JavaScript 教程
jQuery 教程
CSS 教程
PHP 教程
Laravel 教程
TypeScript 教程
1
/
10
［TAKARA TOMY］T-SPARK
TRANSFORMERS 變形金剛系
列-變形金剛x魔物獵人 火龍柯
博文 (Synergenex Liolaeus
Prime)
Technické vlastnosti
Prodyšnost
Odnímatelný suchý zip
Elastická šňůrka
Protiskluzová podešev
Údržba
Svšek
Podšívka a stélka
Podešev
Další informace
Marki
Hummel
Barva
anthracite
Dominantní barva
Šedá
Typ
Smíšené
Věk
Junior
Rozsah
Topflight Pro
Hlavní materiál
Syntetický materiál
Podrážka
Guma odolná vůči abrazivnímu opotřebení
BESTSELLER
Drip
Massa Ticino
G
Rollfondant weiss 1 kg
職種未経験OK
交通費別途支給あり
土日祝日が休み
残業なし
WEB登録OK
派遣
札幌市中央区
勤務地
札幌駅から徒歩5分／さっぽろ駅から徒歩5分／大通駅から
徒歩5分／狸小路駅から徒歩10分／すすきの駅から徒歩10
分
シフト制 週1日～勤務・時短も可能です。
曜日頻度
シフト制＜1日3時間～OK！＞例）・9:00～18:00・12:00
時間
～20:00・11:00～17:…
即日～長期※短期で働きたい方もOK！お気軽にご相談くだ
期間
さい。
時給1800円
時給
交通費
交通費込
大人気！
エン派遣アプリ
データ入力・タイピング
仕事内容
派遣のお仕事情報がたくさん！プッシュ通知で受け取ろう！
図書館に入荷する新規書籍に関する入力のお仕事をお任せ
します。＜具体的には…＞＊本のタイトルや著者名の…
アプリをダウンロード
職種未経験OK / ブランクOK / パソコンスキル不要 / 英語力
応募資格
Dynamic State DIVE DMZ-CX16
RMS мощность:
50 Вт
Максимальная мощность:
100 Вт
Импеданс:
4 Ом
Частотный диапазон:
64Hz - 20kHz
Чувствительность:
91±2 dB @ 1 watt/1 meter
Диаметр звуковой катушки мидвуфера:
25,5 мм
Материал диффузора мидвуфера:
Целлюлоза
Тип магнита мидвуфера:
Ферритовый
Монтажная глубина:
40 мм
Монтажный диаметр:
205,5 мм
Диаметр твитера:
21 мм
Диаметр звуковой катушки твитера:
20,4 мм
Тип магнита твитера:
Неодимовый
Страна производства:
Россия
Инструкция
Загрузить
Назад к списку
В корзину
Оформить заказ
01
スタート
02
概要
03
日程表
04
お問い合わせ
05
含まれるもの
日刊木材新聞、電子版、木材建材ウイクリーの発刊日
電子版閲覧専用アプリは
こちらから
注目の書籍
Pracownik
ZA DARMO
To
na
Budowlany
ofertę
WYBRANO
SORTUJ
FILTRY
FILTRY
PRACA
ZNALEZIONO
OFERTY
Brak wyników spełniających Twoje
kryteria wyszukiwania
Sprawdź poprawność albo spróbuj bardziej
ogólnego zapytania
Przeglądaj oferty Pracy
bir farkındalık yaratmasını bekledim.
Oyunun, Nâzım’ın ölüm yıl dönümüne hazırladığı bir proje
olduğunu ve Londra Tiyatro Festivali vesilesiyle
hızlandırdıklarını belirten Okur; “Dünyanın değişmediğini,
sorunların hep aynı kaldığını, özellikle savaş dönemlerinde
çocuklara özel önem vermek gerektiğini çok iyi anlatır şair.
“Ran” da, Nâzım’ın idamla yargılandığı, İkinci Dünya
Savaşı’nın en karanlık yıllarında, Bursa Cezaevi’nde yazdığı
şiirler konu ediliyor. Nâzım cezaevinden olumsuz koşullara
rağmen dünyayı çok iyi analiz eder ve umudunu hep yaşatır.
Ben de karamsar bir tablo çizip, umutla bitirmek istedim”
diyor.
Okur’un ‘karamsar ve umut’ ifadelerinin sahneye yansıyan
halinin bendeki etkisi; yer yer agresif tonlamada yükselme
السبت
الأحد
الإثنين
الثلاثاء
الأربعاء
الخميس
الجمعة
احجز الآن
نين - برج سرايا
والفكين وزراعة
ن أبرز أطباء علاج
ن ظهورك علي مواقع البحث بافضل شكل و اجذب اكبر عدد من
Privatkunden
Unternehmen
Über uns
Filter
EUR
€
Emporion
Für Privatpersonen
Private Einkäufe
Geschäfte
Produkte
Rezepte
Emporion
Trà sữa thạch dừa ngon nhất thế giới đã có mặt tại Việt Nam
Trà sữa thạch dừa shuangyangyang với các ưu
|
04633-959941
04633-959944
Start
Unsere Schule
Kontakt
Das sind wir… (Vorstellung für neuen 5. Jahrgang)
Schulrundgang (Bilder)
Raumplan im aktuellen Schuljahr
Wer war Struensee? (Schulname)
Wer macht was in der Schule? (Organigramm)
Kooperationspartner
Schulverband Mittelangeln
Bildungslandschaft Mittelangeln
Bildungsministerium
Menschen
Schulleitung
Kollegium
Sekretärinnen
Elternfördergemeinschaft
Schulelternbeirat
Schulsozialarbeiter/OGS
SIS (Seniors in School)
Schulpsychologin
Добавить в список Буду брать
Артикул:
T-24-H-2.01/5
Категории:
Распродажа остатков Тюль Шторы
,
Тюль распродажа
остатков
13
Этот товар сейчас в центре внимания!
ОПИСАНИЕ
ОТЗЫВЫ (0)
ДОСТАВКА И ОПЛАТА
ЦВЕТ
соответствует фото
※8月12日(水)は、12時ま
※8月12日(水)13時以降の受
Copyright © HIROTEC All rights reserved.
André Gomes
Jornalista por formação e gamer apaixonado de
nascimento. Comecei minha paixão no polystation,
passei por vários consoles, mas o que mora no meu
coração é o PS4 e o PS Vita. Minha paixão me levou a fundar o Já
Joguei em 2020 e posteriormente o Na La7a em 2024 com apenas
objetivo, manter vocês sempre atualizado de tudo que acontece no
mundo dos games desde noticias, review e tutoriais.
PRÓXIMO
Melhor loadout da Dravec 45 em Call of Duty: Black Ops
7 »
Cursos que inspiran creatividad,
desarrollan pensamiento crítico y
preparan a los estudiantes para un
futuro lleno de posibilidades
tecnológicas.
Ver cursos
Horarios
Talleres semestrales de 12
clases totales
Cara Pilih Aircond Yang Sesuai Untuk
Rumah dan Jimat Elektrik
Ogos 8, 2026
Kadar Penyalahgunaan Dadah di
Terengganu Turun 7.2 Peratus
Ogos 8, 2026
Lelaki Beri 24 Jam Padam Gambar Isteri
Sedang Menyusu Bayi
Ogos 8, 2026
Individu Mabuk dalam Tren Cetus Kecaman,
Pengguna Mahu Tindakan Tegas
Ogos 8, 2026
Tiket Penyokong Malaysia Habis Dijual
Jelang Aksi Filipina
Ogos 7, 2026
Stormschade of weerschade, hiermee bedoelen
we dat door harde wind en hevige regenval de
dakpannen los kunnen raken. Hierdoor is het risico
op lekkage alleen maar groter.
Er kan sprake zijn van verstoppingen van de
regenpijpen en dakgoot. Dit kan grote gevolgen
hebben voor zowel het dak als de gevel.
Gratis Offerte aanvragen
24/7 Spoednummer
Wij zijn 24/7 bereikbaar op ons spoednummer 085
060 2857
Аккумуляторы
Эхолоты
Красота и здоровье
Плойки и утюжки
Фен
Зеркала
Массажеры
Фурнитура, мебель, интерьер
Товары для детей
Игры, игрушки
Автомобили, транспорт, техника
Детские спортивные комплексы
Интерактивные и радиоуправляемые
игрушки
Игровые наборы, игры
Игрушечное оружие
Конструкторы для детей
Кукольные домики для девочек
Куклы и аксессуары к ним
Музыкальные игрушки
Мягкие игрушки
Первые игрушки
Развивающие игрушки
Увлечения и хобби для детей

-=-=-

**INSTRUCTION**. Rewrite all the records, replacing every "教程" with "入门" and leaving everything else unchanged.

**EXERCISE OUTPUT**.
JavaScript 入门
jQuery 入门
CSS 入门
PHP 入门
Laravel 入门
TypeScript 入门
1
/
10
［TAKARA TOMY］T-SPARK
TRANSFORMERS 變形金剛系
列-變形金剛x魔物獵人 火龍柯
博文 (Synergenex Liolaeus
Prime)
Technické vlastnosti
Prodyšnost
Odnímatelný suchý zip
Elastická šňůrka
Protiskluzová podešev
Údržba
Svšek
Podšívka a stélka
Podešev
Další informace
Marki
Hummel
Barva
anthracite
Dominantní barva
Šedá
Typ
Smíšené
Věk
Junior
Rozsah
Topflight Pro
Hlavní materiál
Syntetický materiál
Podrážka
Guma odolná vůči abrazivnímu opotřebení
BESTSELLER
Drip
Massa Ticino
G
Rollfondant weiss 1 kg
職種未経験OK
交通費別途支給あり
土日祝日が休み
残業なし
WEB登録OK
派遣
札幌市中央区
勤務地
札幌駅から徒歩5分／さっぽろ駅から徒歩5分／大通駅から
徒歩5分／狸小路駅から徒歩10分／すすきの駅から徒歩10
分
シフト制 週1日～勤務・時短も可能です。
曜日頻度
シフト制＜1日3時間～OK！＞例）・9:00～18:00・12:00
時間
～20:00・11:00～17:…
即日～長期※短期で働きたい方もOK！お気軽にご相談くだ
期間
さい。
時給1800円
時給
交通費
交通費込
大人気！
エン派遣アプリ
データ入力・タイピング
仕事内容
派遣のお仕事情報がたくさん！プッシュ通知で受け取ろう！
図書館に入荷する新規書籍に関する入力のお仕事をお任せ
します。＜具体的には…＞＊本のタイトルや著者名の…
アプリをダウンロード
職種未経験OK / ブランクOK / パソコンスキル不要 / 英語力
応募資格
Dynamic State DIVE DMZ-CX16
RMS мощность:
50 Вт
Максимальная мощность:
100 Вт
Импеданс:
4 Ом
Частотный диапазон:
64Hz - 20kHz
Чувствительность:
91±2 dB @ 1 watt/1 meter
Диаметр звуковой катушки мидвуфера:
25,5 мм
Материал диффузора мидвуфера:
Целлюлоза
Тип магнита мидвуфера:
Ферритовый
Монтажная глубина:
40 мм
Монтажный диаметр:
205,5 мм
Диаметр твитера:
21 мм
Диаметр звуковой катушки твитера:
20,4 мм
Тип магнита твитера:
Неодимовый
Страна производства:
Россия
Инструкция
Загрузить
Назад к списку
В корзину
Оформить заказ
01
スタート
02
概要
03
日程表
04
お問い合わせ
05
含まれるもの
日刊木材新聞、電子版、木材建材ウイクリーの発刊日
電子版閲覧専用アプリは
こちらから
注目の書籍
Pracownik
ZA DARMO
To
na
Budowlany
ofertę
WYBRANO
SORTUJ
FILTRY
FILTRY
PRACA
ZNALEZIONO
OFERTY
Brak wyników spełniających Twoje
kryteria wyszukiwania
Sprawdź poprawność albo spróbuj bardziej
ogólnego zapytania
Przeglądaj oferty Pracy
bir farkındalık yaratmasını bekledim.
Oyunun, Nâzım’ın ölüm yıl dönümüne hazırladığı bir proje
olduğunu ve Londra Tiyatro Festivali vesilesiyle
hızlandırdıklarını belirten Okur; “Dünyanın değişmediğini,
sorunların hep aynı kaldığını, özellikle savaş dönemlerinde
çocuklara özel önem vermek gerektiğini çok iyi anlatır şair.
“Ran” da, Nâzım’ın idamla yargılandığı, İkinci Dünya
Savaşı’nın en karanlık yıllarında, Bursa Cezaevi’nde yazdığı
şiirler konu ediliyor. Nâzım cezaevinden olumsuz koşullara
rağmen dünyayı çok iyi analiz eder ve umudunu hep yaşatır.
Ben de karamsar bir tablo çizip, umutla bitirmek istedim”
diyor.
Okur’un ‘karamsar ve umut’ ifadelerinin sahneye yansıyan
halinin bendeki etkisi; yer yer agresif tonlamada yükselme
السبت
الأحد
الإثنين
الثلاثاء
الأربعاء
الخميس
الجمعة
احجز الآن
نين - برج سرايا
والفكين وزراعة
ن أبرز أطباء علاج
ن ظهورك علي مواقع البحث بافضل شكل و اجذب اكبر عدد من
Privatkunden
Unternehmen
Über uns
Filter
EUR
€
Emporion
Für Privatpersonen
Private Einkäufe
Geschäfte
Produkte
Rezepte
Emporion
Trà sữa thạch dừa ngon nhất thế giới đã có mặt tại Việt Nam
Trà sữa thạch dừa shuangyangyang với các ưu
|
04633-959941
04633-959944
Start
Unsere Schule
Kontakt
Das sind wir… (Vorstellung für neuen 5. Jahrgang)
Schulrundgang (Bilder)
Raumplan im aktuellen Schuljahr
Wer war Struensee? (Schulname)
Wer macht was in der Schule? (Organigramm)
Kooperationspartner
Schulverband Mittelangeln
Bildungslandschaft Mittelangeln
Bildungsministerium
Menschen
Schulleitung
Kollegium
Sekretärinnen
Elternfördergemeinschaft
Schulelternbeirat
Schulsozialarbeiter/OGS
SIS (Seniors in School)
Schulpsychologin
Добавить в список Буду брать
Артикул:
T-24-H-2.01/5
Категории:
Распродажа остатков Тюль Шторы
,
Тюль распродажа
остатков
13
Этот товар сейчас в центре внимания!
ОПИСАНИЕ
ОТЗЫВЫ (0)
ДОСТАВКА И ОПЛАТА
ЦВЕТ
соответствует фото
※8月12日(水)は、12時ま
※8月12日(水)13時以降の受
Copyright © HIROTEC All rights reserved.
André Gomes
Jornalista por formação e gamer apaixonado de
nascimento. Comecei minha paixão no polystation,
passei por vários consoles, mas o que mora no meu
coração é o PS4 e o PS Vita. Minha paixão me levou a fundar o Já
Joguei em 2020 e posteriormente o Na La7a em 2024 com apenas
objetivo, manter vocês sempre atualizado de tudo que acontece no
mundo dos games desde noticias, review e tutoriais.
PRÓXIMO
Melhor loadout da Dravec 45 em Call of Duty: Black Ops
7 »
Cursos que inspiran creatividad,
desarrollan pensamiento crítico y
preparan a los estudiantes para un
futuro lleno de posibilidades
tecnológicas.
Ver cursos
Horarios
Talleres semestrales de 12
clases totales
Cara Pilih Aircond Yang Sesuai Untuk
Rumah dan Jimat Elektrik
Ogos 8, 2026
Kadar Penyalahgunaan Dadah di
Terengganu Turun 7.2 Peratus
Ogos 8, 2026
Lelaki Beri 24 Jam Padam Gambar Isteri
Sedang Menyusu Bayi
Ogos 8, 2026
Individu Mabuk dalam Tren Cetus Kecaman,
Pengguna Mahu Tindakan Tegas
Ogos 8, 2026
Tiket Penyokong Malaysia Habis Dijual
Jelang Aksi Filipina
Ogos 7, 2026
Stormschade of weerschade, hiermee bedoelen
we dat door harde wind en hevige regenval de
dakpannen los kunnen raken. Hierdoor is het risico
op lekkage alleen maar groter.
Er kan sprake zijn van verstoppingen van de
regenpijpen en dakgoot. Dit kan grote gevolgen
hebben voor zowel het dak als de gevel.
Gratis Offerte aanvragen
24/7 Spoednummer
Wij zijn 24/7 bereikbaar op ons spoednummer 085
060 2857
Аккумуляторы
Эхолоты
Красота и здоровье
Плойки и утюжки
Фен
Зеркала
Массажеры
Фурнитура, мебель, интерьер
Товары для детей
Игры, игрушки
Автомобили, транспорт, техника
Детские спортивные комплексы
Интерактивные и радиоуправляемые
игрушки
Игровые наборы, игры
Игрушечное оружие
Конструкторы для детей
Кукольные домики для девочек
Куклы и аксессуары к ним
Музыкальные игрушки
Мягкие игрушки
Первые игрушки
Развивающие игрушки
Увлечения и хобби для детей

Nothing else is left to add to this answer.